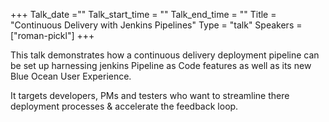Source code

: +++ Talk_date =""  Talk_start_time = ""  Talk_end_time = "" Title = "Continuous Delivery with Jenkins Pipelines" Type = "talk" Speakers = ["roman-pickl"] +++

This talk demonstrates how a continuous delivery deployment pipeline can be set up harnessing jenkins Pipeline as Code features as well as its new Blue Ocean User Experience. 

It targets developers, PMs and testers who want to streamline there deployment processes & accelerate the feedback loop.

---

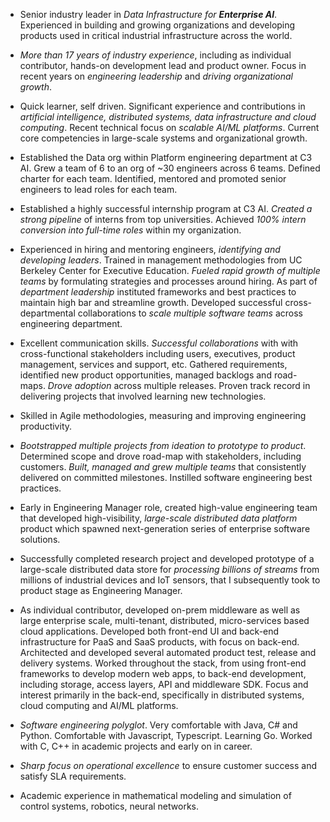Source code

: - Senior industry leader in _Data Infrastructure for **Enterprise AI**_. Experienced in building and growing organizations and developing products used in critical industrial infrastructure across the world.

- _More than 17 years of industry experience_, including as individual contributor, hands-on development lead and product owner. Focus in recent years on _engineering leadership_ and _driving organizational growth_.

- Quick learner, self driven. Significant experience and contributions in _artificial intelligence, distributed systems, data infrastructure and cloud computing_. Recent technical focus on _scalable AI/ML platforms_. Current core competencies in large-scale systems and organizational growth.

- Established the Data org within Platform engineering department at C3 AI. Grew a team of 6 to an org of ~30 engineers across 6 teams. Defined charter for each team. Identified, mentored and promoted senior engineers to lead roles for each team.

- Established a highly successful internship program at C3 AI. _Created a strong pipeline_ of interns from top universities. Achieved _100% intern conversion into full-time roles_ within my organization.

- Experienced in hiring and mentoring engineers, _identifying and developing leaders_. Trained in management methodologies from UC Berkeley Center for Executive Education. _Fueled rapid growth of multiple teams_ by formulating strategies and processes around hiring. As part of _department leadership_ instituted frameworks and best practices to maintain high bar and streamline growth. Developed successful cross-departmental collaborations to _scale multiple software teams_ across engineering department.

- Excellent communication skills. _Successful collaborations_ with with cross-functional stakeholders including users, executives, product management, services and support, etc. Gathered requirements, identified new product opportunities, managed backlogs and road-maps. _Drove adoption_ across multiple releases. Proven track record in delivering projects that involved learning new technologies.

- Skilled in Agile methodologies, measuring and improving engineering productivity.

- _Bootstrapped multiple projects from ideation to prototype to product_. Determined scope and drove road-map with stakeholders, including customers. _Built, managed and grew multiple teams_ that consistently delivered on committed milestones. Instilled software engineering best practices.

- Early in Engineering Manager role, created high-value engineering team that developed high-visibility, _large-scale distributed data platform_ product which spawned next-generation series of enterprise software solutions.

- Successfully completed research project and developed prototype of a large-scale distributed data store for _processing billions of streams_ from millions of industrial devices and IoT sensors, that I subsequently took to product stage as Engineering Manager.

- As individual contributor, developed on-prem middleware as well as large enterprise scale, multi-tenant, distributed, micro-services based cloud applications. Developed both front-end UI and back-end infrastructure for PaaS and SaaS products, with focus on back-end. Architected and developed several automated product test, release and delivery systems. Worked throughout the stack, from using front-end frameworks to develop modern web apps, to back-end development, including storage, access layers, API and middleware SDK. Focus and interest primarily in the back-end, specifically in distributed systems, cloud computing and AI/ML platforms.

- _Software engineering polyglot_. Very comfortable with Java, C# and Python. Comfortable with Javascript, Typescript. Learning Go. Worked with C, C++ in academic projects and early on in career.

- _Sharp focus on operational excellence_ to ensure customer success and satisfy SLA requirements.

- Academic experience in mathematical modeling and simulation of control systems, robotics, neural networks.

**What is needed**
Work out how many lines above include the string "products", then give that number alone.

**Answer below**
2